SUPPLIED PASSAGE:
++++++++
Prof Dov Stekel, University of Nottingham
Depression among young adults (aged 18 to 29) is becoming more common around the world, especially during the challenging years of becoming independent, finding work, and navigating adult responsibilities. Our recent article, published in Lancet Psychiatry, looked at all the research we could find on what factors across different parts of life, such as health, family, money, community, or environment, might protect against depression. We systematically reviewed 139 studies, covering over 17,000 young people.
I created the graphs and visuals for this article. My favourite one is a type of chart called a Forest Plot, though The Lancet didn’t include it in the main article (it was moved to the supplementary section, which people don’t always look at). That’s a pity, because the Forest Plot makes an important point: the studies we looked at are so different from one another, especially in terms of the gender of participants and where the studies were carried out, that it is not actually possible to combine their findings into a meaningful summary. This type of summary is known as a meta-analysis, and in this case, the data just isn’t consistent enough to allow one.
Still, the Forest Plot shows something important.

While we can’t combine all the studies into one conclusion, we can see a clear pattern: most of the research on young people’s resilience to depression is focused on girls or young women, and most of it takes place in North America — especially among university students. We even tested this statistically, and it holds up.
That means we know quite a lot about how mental health and resilience work for young American and Canadian women in college/university, but far less about other groups such as young men, or any other group outside of the US and Canada. Crucially, we know almost nothing about young people in African countries, which is especially important since the R-NEET project is based in South Africa and Nigeria, and because by 2050 the youth population in Africa will be bigger than anywhere else.
++++++++
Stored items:
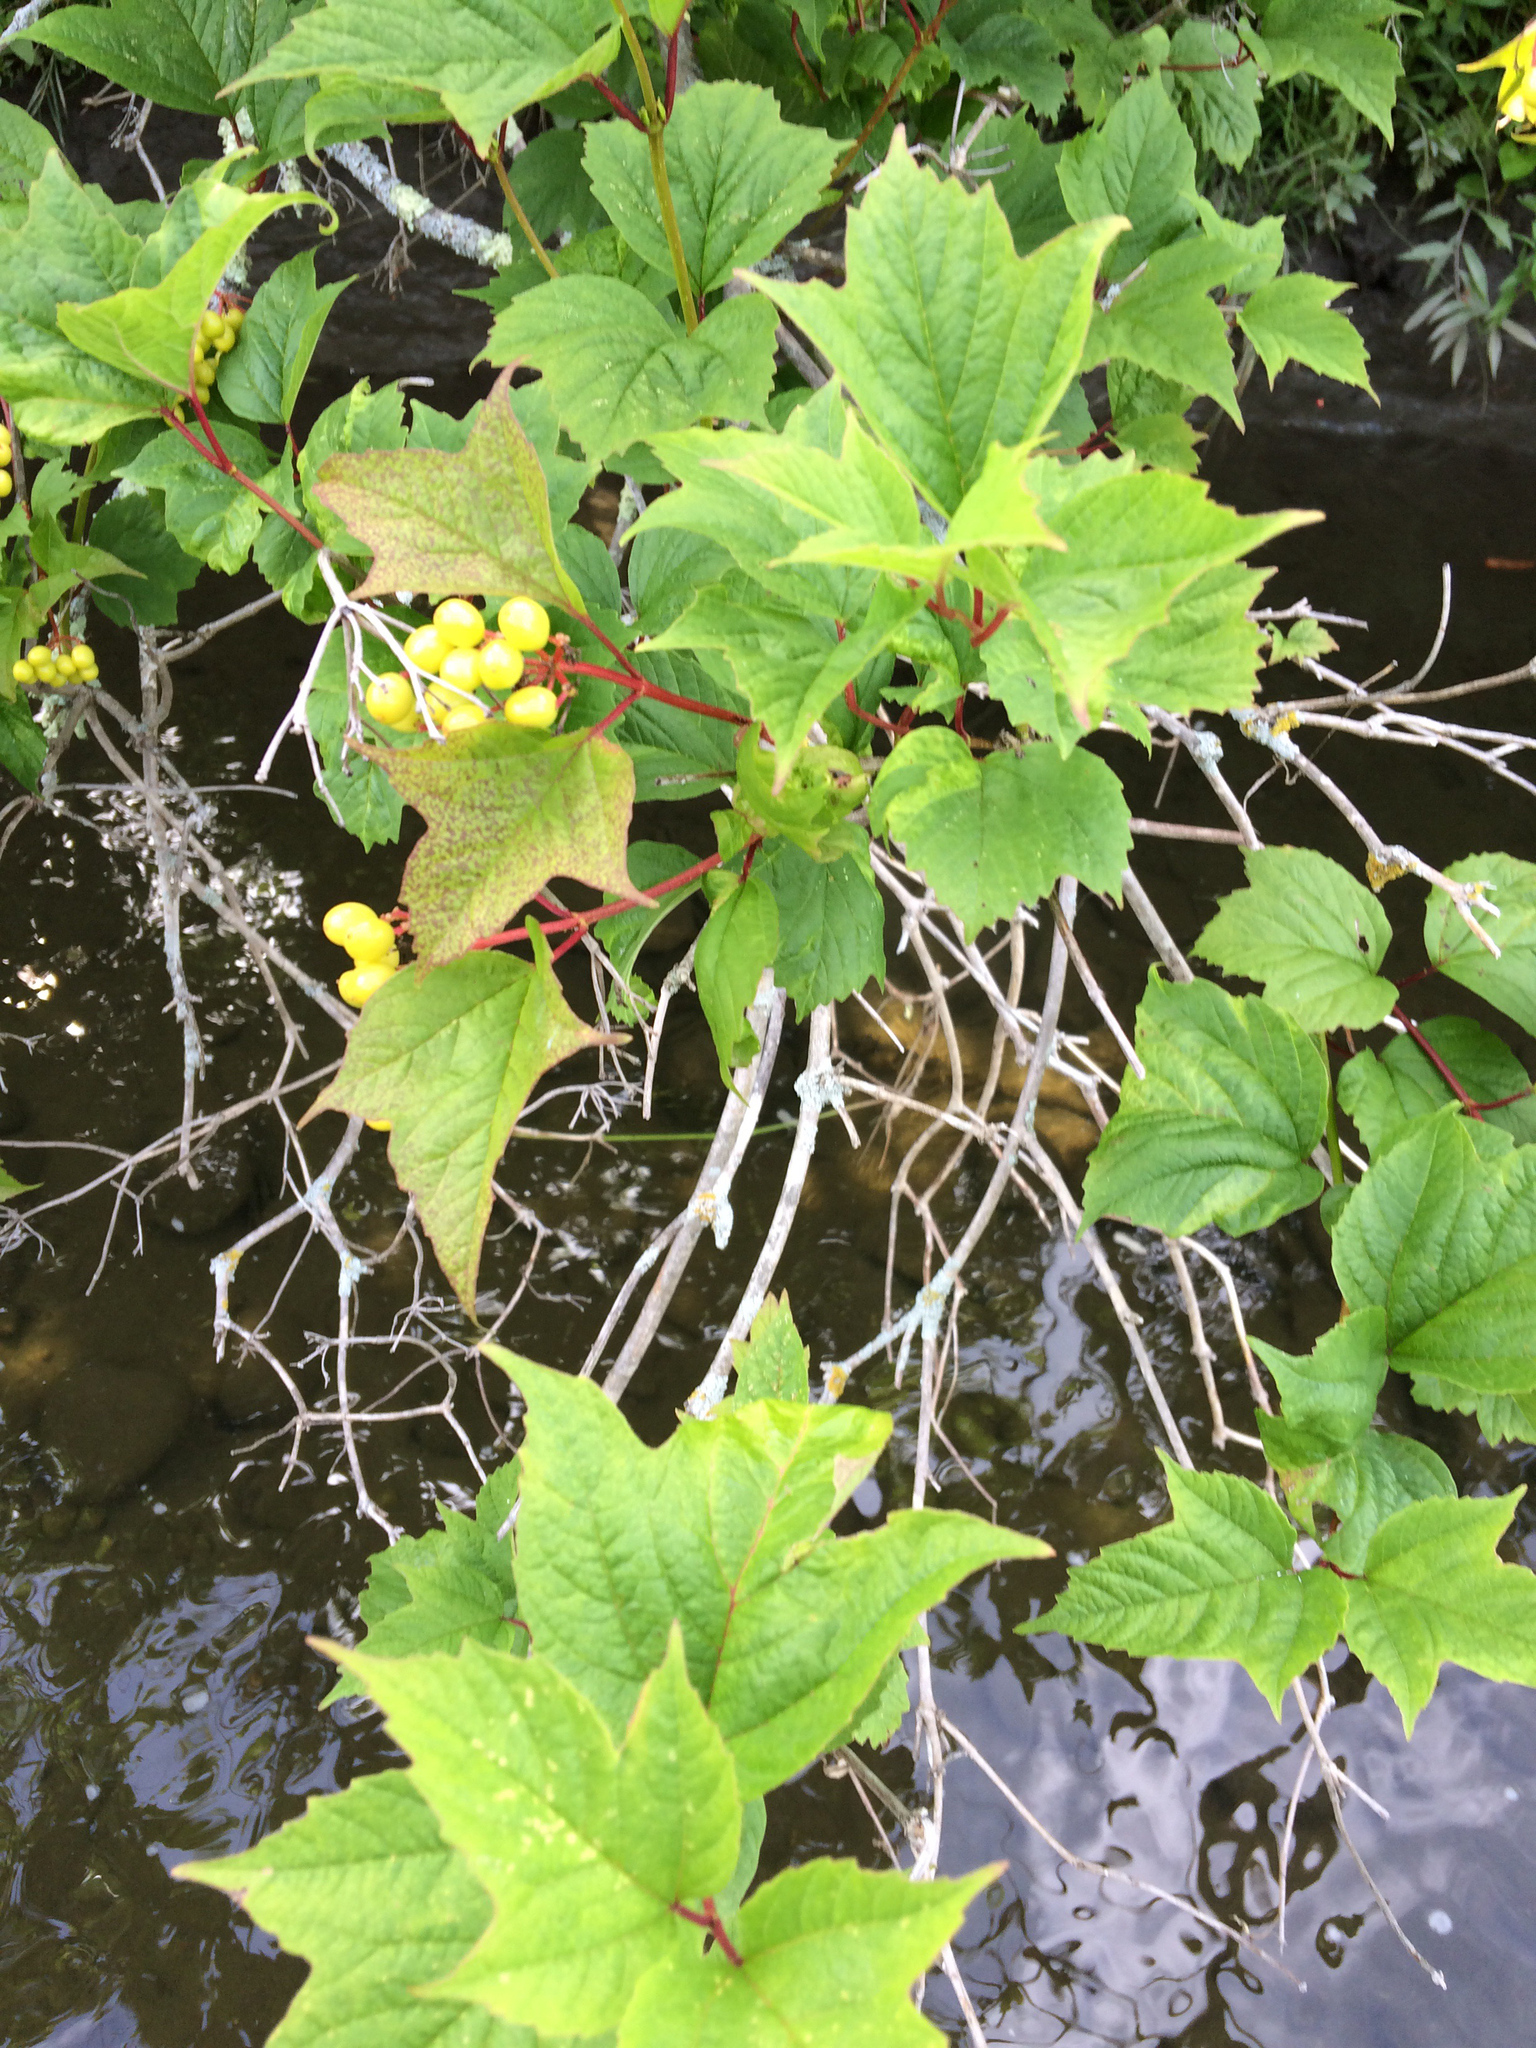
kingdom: Plantae
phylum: Tracheophyta
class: Magnoliopsida
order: Dipsacales
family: Viburnaceae
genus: Viburnum
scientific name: Viburnum opulus
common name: Guelder-rose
++++++++
TASKS TO CARRY OUT:
(a) Answer these questions from the passage on youth depression research:
(i) How many studies did the systematic review cover?
(ii) Where in the published article did the Forest Plot end up?
(iii) In which countries is the R-NEET project based?
(b) Could you extend the passage on youth depression research past its final sentence?

EXERCISE RESPONSES:
(a)
(i) 139 studies, covering over 17,000 young people.
(ii) In the supplementary section.
(iii) South Africa and Nigeria.

(b)
This kind of imbalance in research matters. If we want to understand mental health globally, and build support systems that work for everyone, we need to change how, where, and with whom studies are done. It’s something those of us in academia (and our funders) need to take seriously, and work to fix.
As well as this important finding, we also learned that the most commonly reported protective factors were personal traits (like positive thinking and psychological resilience) and social support (especially from family or friends). But very few studies looked at how things like poverty, institutions, culture, or the physical environment affect mental health, or how different systems interact to shape resilience.
That’s also a problem. If most studies only look at individual or family-level factors, we miss the bigger picture, and risk misunderstanding what young people in particular contexts need to manage depression. To support young people globally, we urgently need more diverse research that recognises the complex web of systems that shape mental health, especially in the parts of the world where most young people actually live. R-NEET is taking a big leap in the right direction, and I hope this article will be a call to others to fund and deliver research that speaks to this agenda.